**** Page extract ****

Subsequently, the ontology generation module 114 can be configured
to generate the ontology corresponding to the specific concept
using the data store 202.
[0047] FIG. 3 illustrates an alternative example of a computing
environment 300 for generating the ontology from the corpus 102
according to one or more embodiments of the invention. The
computing environment 300 is a client server computing environment
that includes a client device 302 configured to access a server 304
through a network 306. The client device 302 enables the user to
input the specific concept for which the ontology needs to be
generated. The client device 302 can include a personal computer,
laptop computer, handheld computer, personal digital assistant
(PDA), mobile telephone, or any other computing terminal that
enable the user to transmit the request to generate the ontology
for the specific concept to the server 304. On receiving the
request, the server 304 can be configured to process the corpus 102
using the language processing modules 112 and execute the ontology
generation module 114 to generate the ontology. Accordingly, the
generated ontology for the specific concept is transmitted to the
client device client device 302. Consequently, the client device
302 may display the generated ontology to the user in a manner as
illustrated in FIG. 4 of this disclosure. Further, the client
device 302 can communicate feedback from the user to the server 304
in the configuration module 116 such that the server 304 can be
configured to control the generation of the ontology using the
configuration module 116.

**** Data provided ****

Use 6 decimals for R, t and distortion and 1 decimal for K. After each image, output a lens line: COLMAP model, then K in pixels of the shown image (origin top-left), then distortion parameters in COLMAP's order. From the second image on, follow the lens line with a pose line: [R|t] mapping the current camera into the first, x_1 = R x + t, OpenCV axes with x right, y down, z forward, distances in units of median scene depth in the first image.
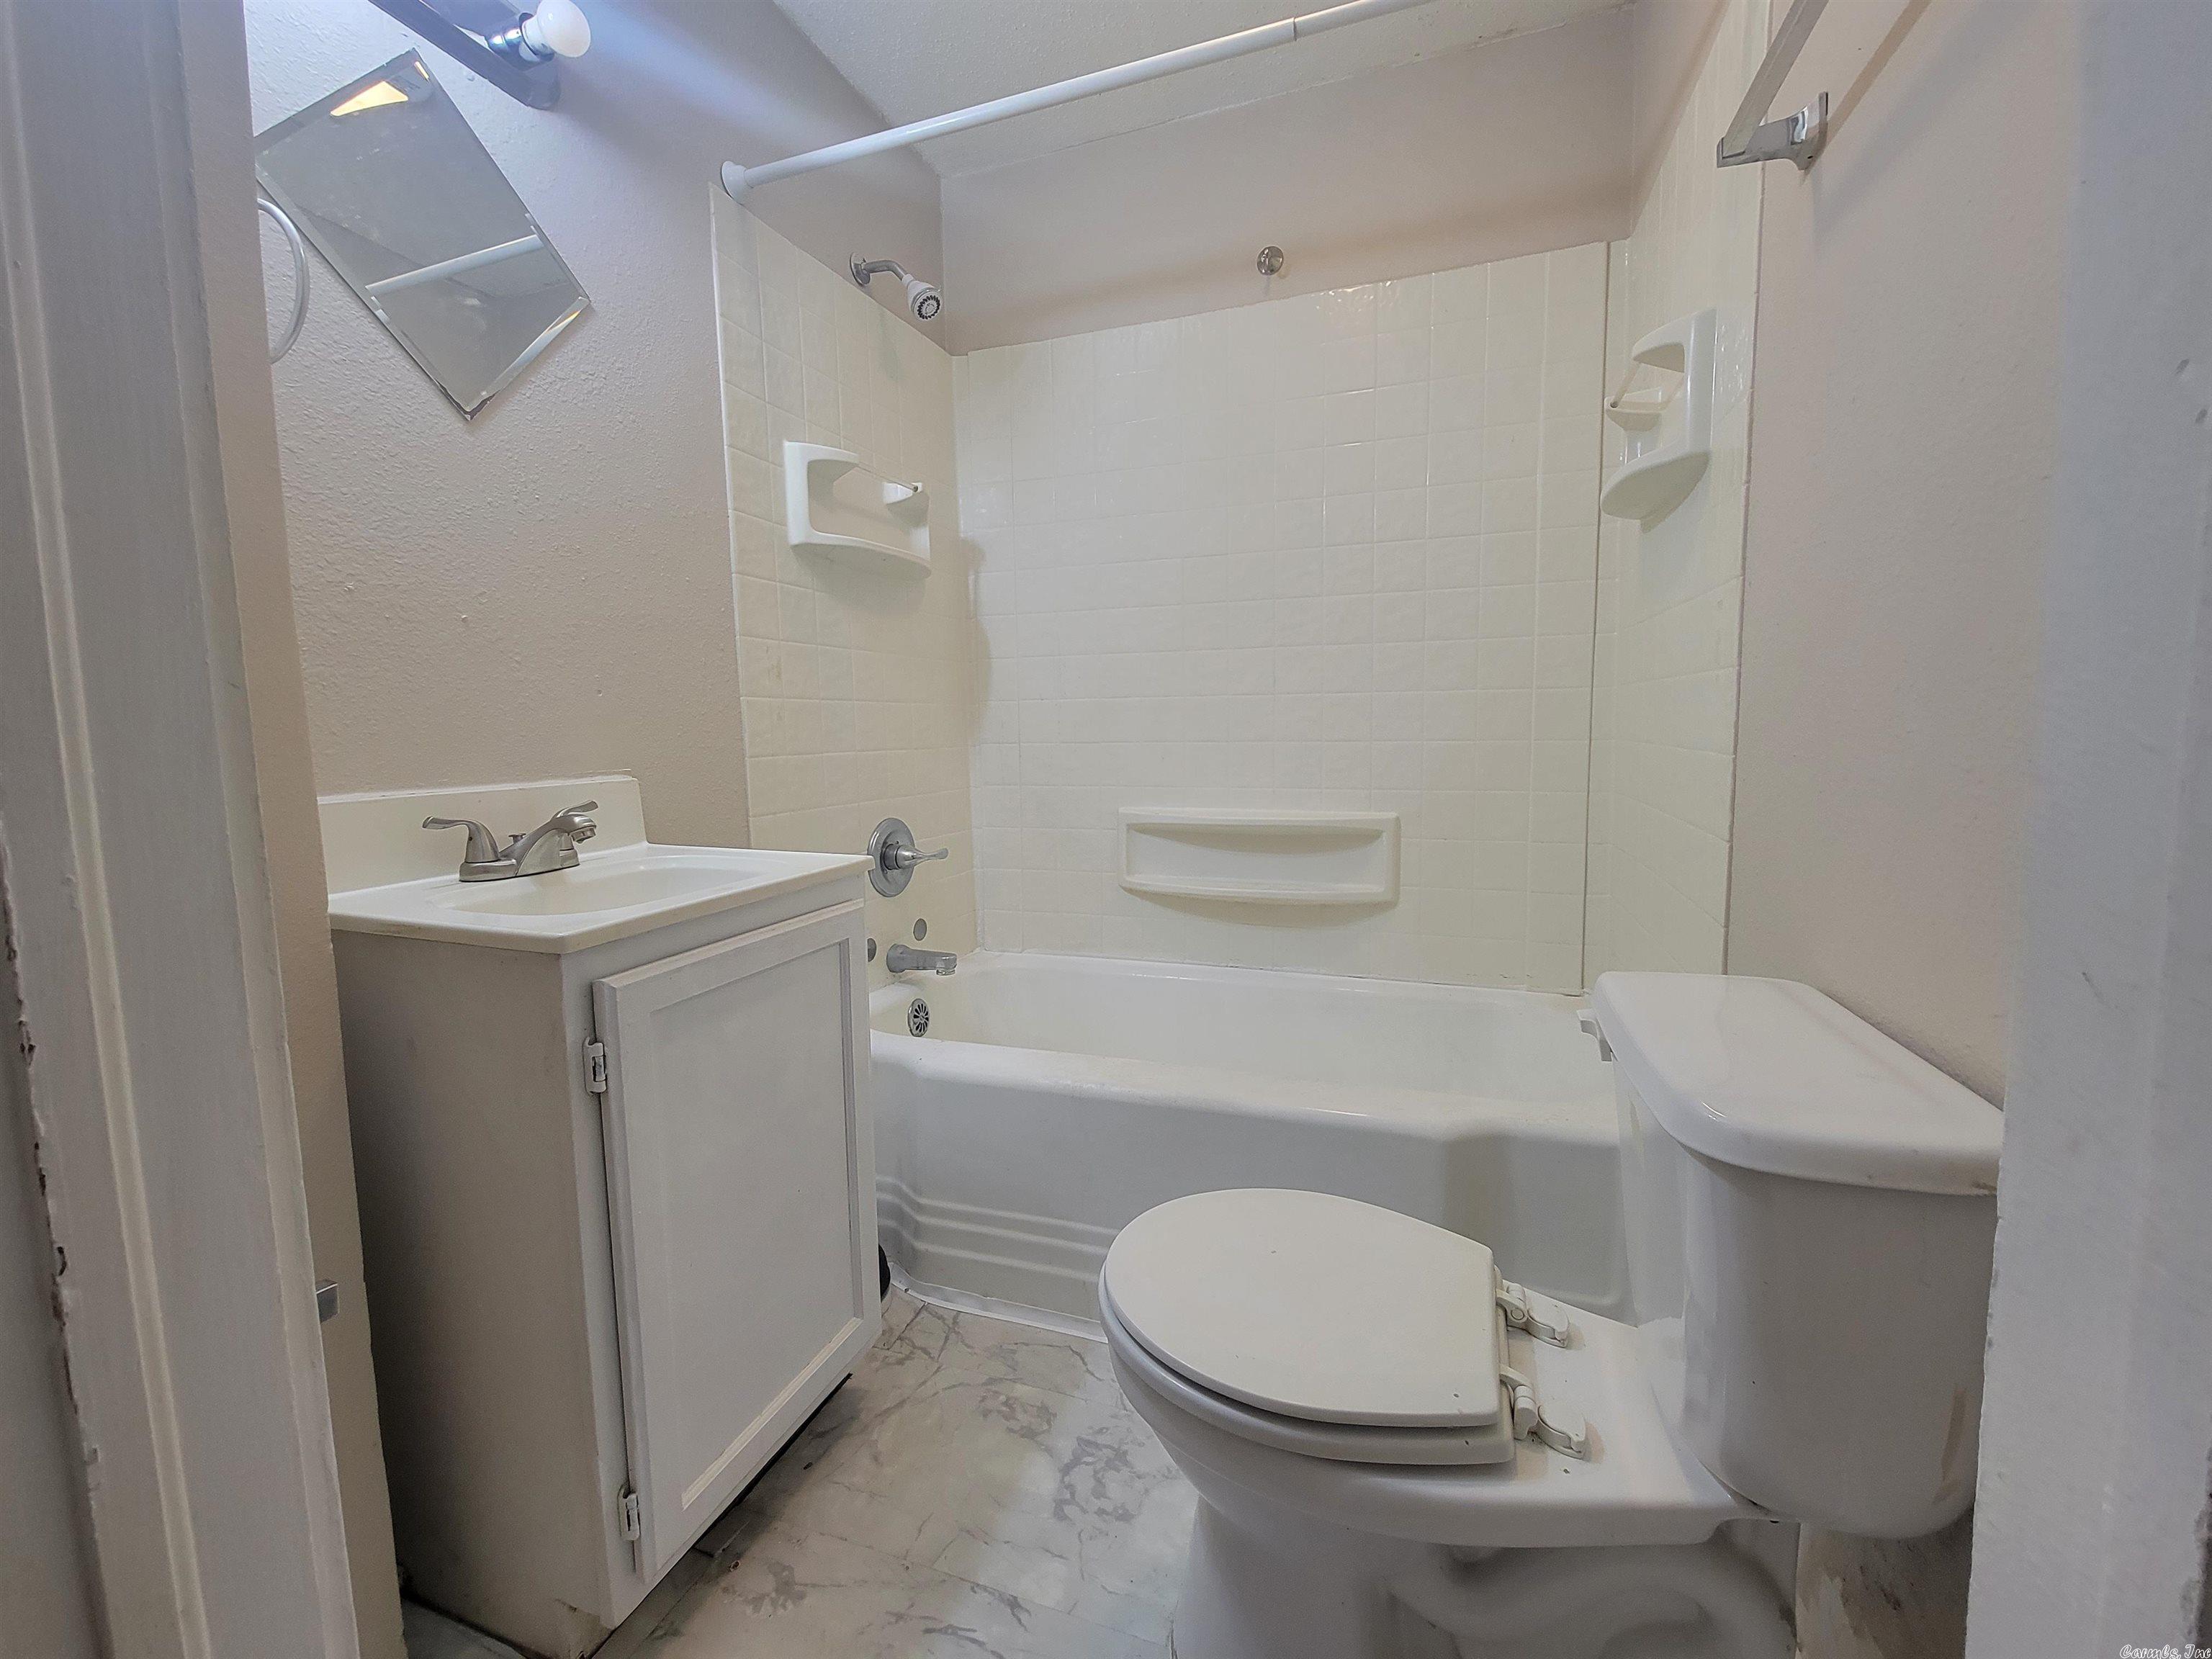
lens RADIAL K [[903.9, 0, 1108.1], [0, 903.9, 815.4], [0, 0, 1]] dist [-0.003629, -0.000964]
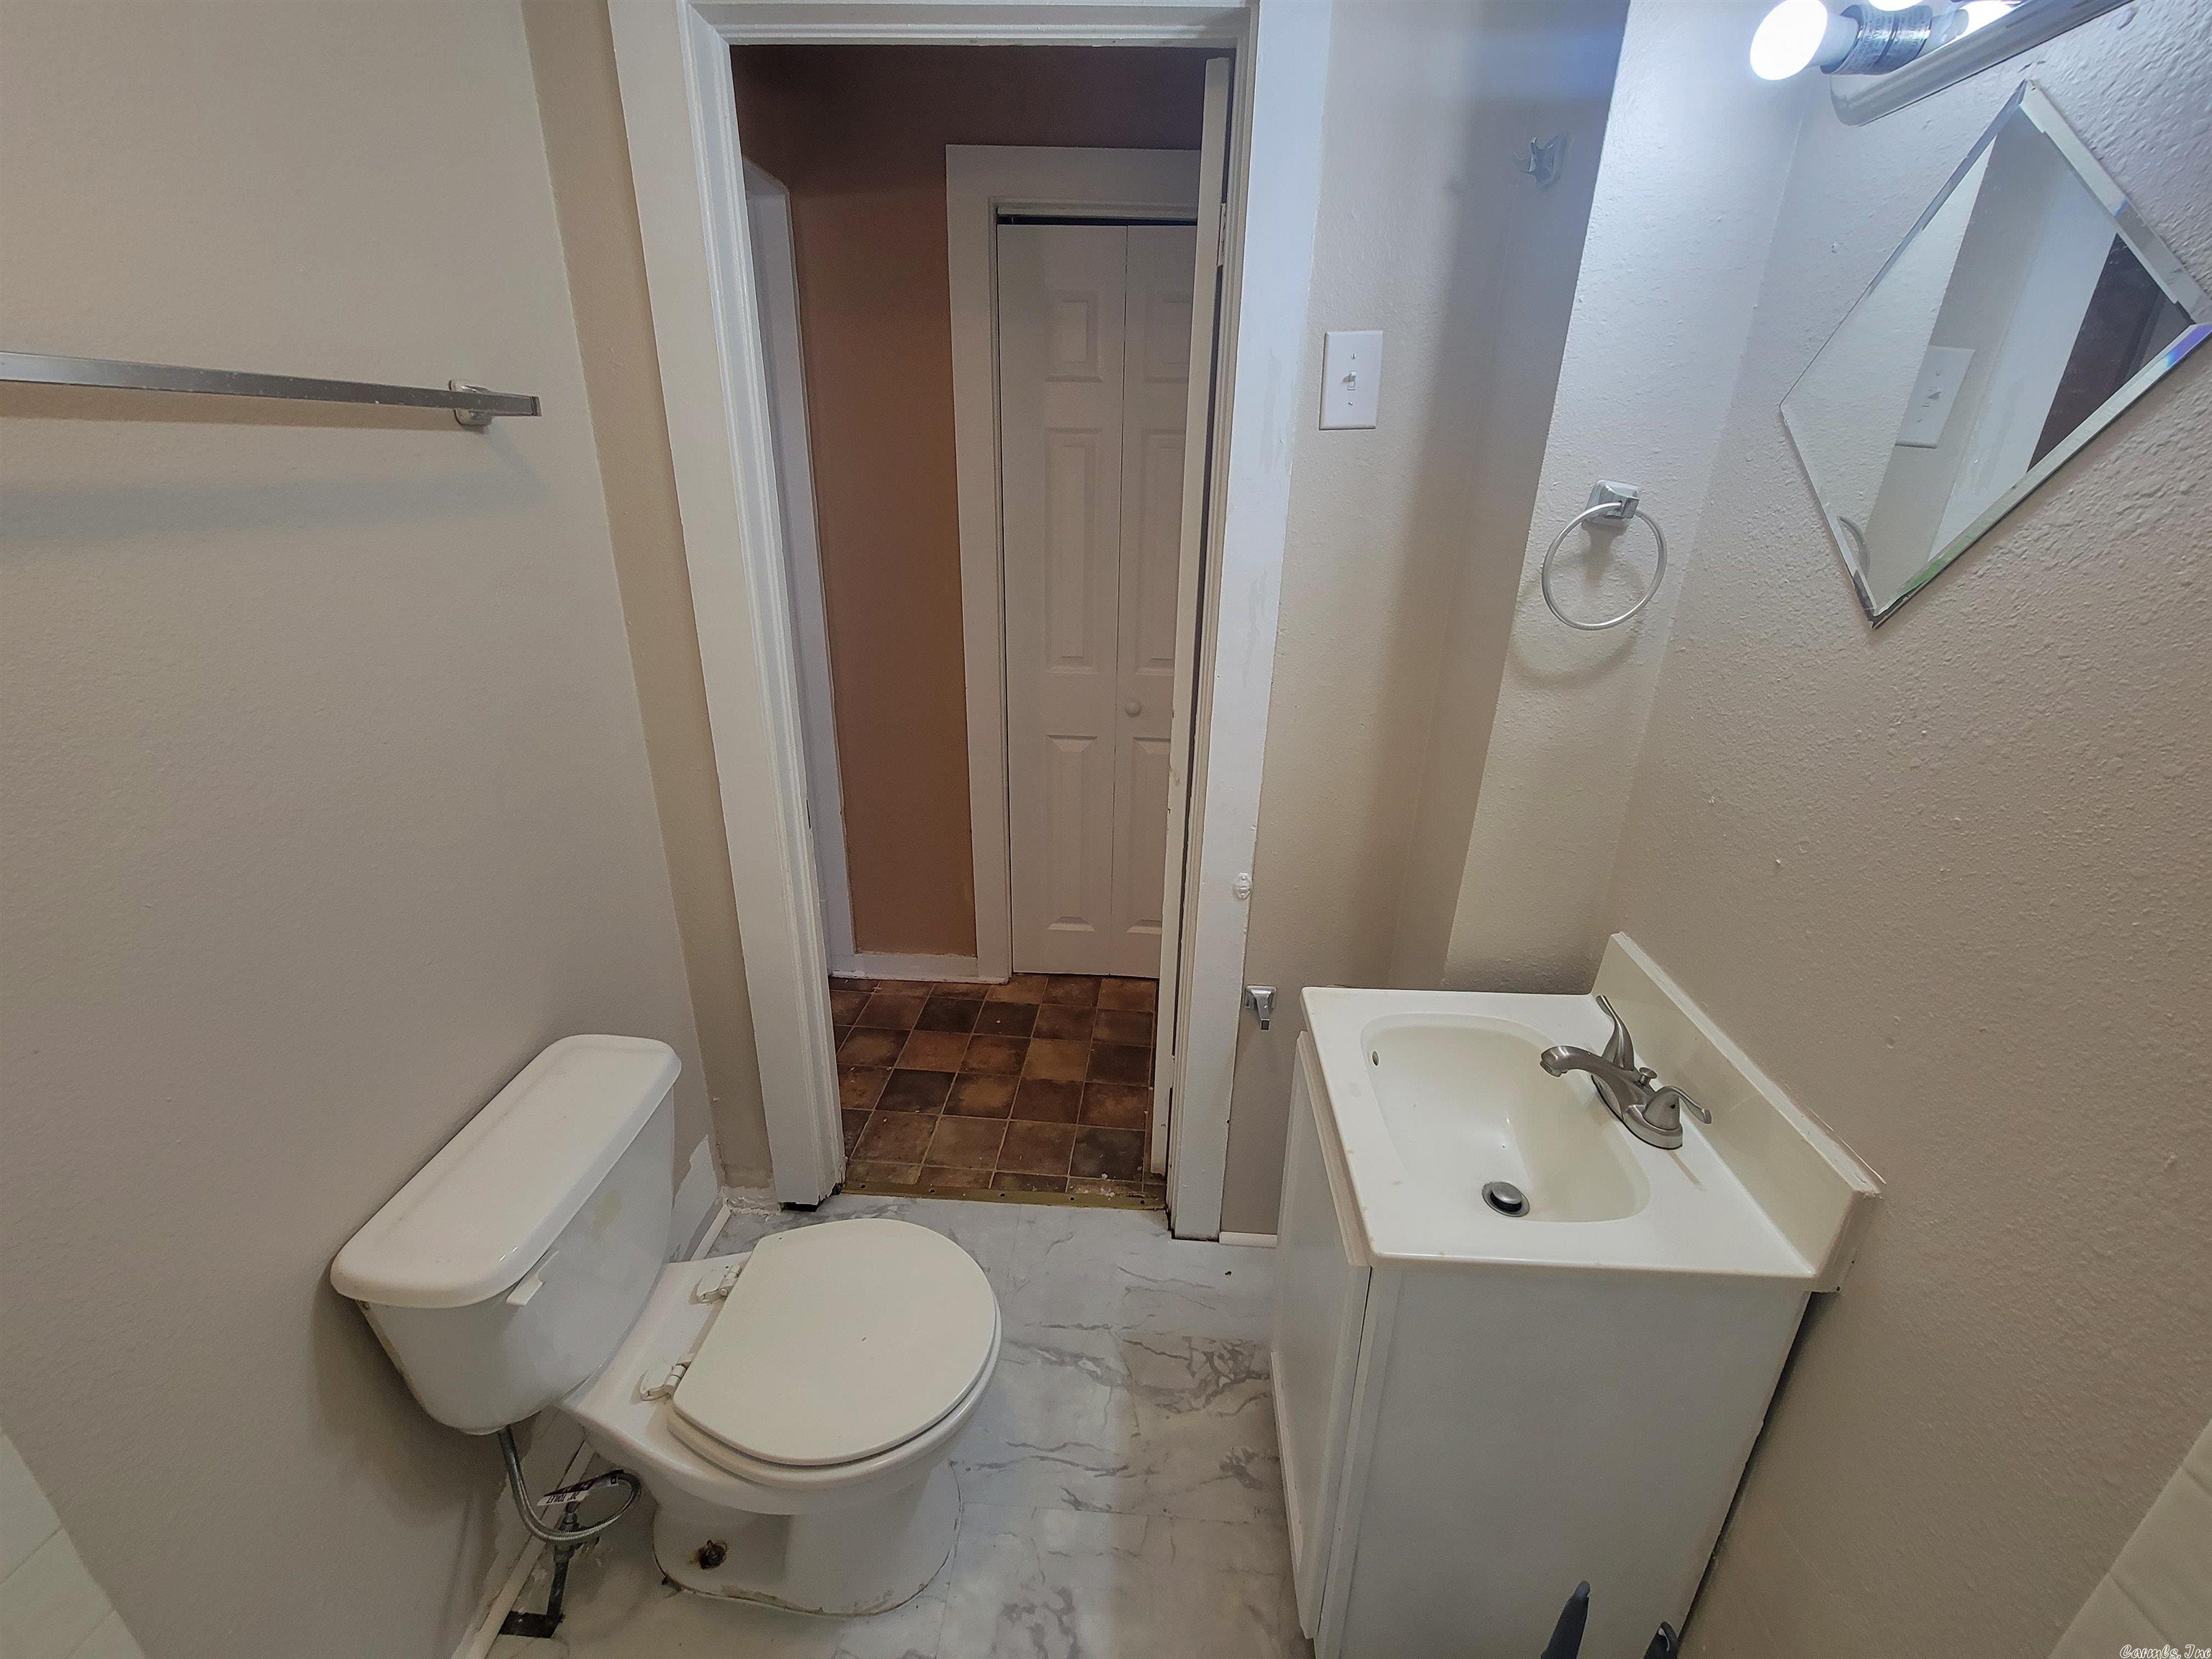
lens RADIAL K [[903.9, 0, 1108.1], [0, 903.9, 815.4], [0, 0, 1]] dist [-0.003629, -0.000964]
pose [[-0.958228, 0.105670, -0.265769, 0.099152], [-0.027782, 0.890460, 0.454213, -0.660514], [0.284653, 0.442623, -0.850328, 1.616944]]
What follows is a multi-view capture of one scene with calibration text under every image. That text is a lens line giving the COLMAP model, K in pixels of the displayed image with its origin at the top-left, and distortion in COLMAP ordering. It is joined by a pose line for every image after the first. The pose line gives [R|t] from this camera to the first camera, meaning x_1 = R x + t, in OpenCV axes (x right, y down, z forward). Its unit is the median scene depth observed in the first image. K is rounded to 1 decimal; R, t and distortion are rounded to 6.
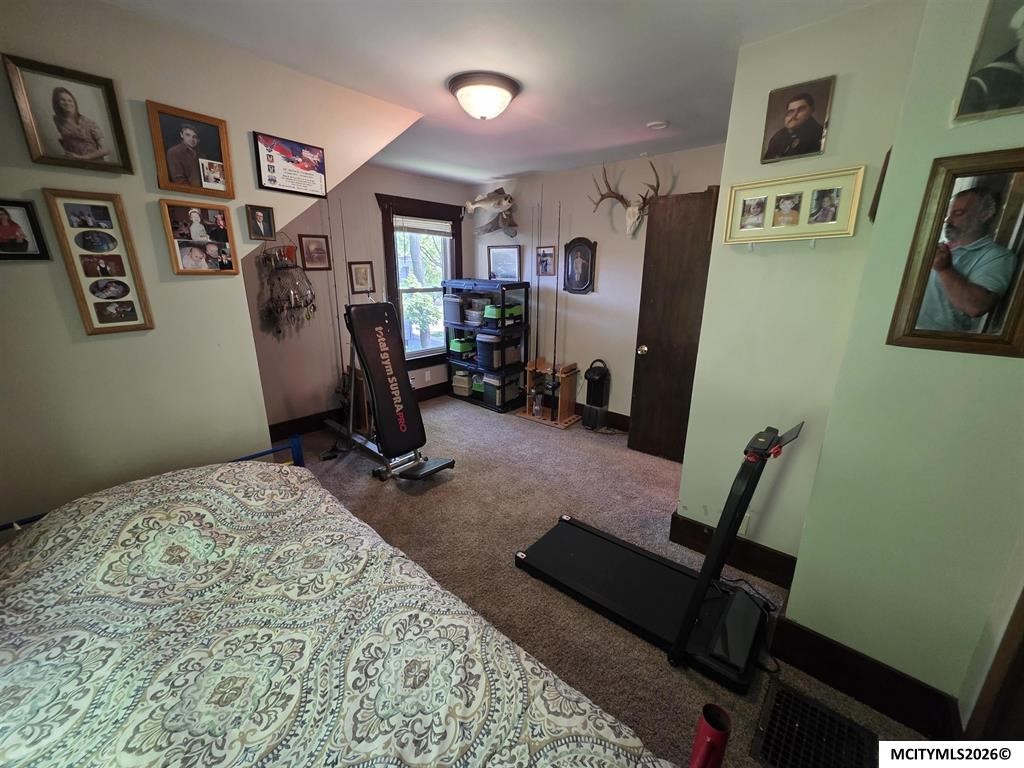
lens RADIAL K [[409.4, 0, 506.8], [0, 409.4, 381.3], [0, 0, 1]] dist [0.003767, 0.000198]
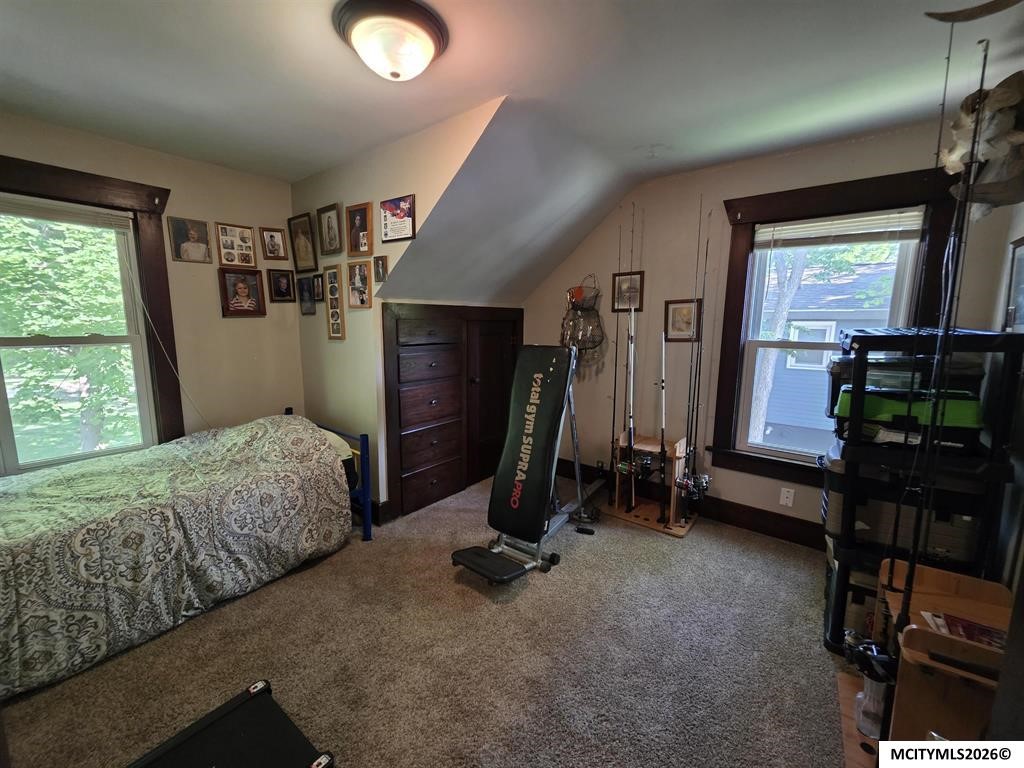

****

Exercises to complete:
[A] State whether each statement agrees with the ontology excerpt, answering yes or no and quoting the deciding words. (i) The client device 302 reaches the server 304 through the network 306. (ii) The client device 302 processes the corpus 102 using the language processing modules 112. (iii) The client device 302 may display the generated ontology to the user.
[B] Resume the ontology excerpt after its last sentence, writing a few more sentences in the same style.
These items were taken from a source unrelated to the ontology excerpt.

Task responses:
[A]
(i) Yes: "a client device 302 configured to access a server 304 through a network 306"
(ii) No: "the server 304 can be configured to process the corpus 102 using the language processing modules 112"
(iii) Yes: "the client device 302 may display the generated ontology to the user"

[B]
[0048] FIG. 4 illustrates an exemplary embodiment of a display
interface 400 for depicting the ontology corresponding to the
specific concept according to one or more embodiments of the
invention. As illustrated, the user enters the specific concept
such as "cloud computing" in a section 402 of the display interface
400 and selects a search button 404 to generate ontology for the
"cloud computing". The display interface 400 can be configured to
include one or more options in a section 406 for the user to define
the scope of the corpus 102 to generate the ontology. For example,
the user can select an option "internal" so as to select an
internal corpus to generate the ontology of the cloud computing
from the internal corpus. The internal corpus can be the corpus
that is available internally to the computing device 100. The user
can also be provided an option to select one or more specific
documents so that the ontology for the specific concept can be
generated from the selected one or more specific documents.
Otherwise, the user can select a search engine (e.g., Google, Bing,
Yahoo or other search engines) so as to generate the ontology from
the corpus that include results obtained from the results of the
search engine. As indicated in FIG. 4, the user selects Google as
the specific search engine to generate the ontology from the
results of the Google search engine. The methods and systems
described herein extract the textual information from the content
corresponding to the search term "cloud computing". Subsequently,
the methods and systems described herein generate the ontology from
the extracted textual information and display the ontology to the
user. As indicated, a portion 408 of the display interface 400
depicts the ontology for the cloud computing obtained from the
Google results.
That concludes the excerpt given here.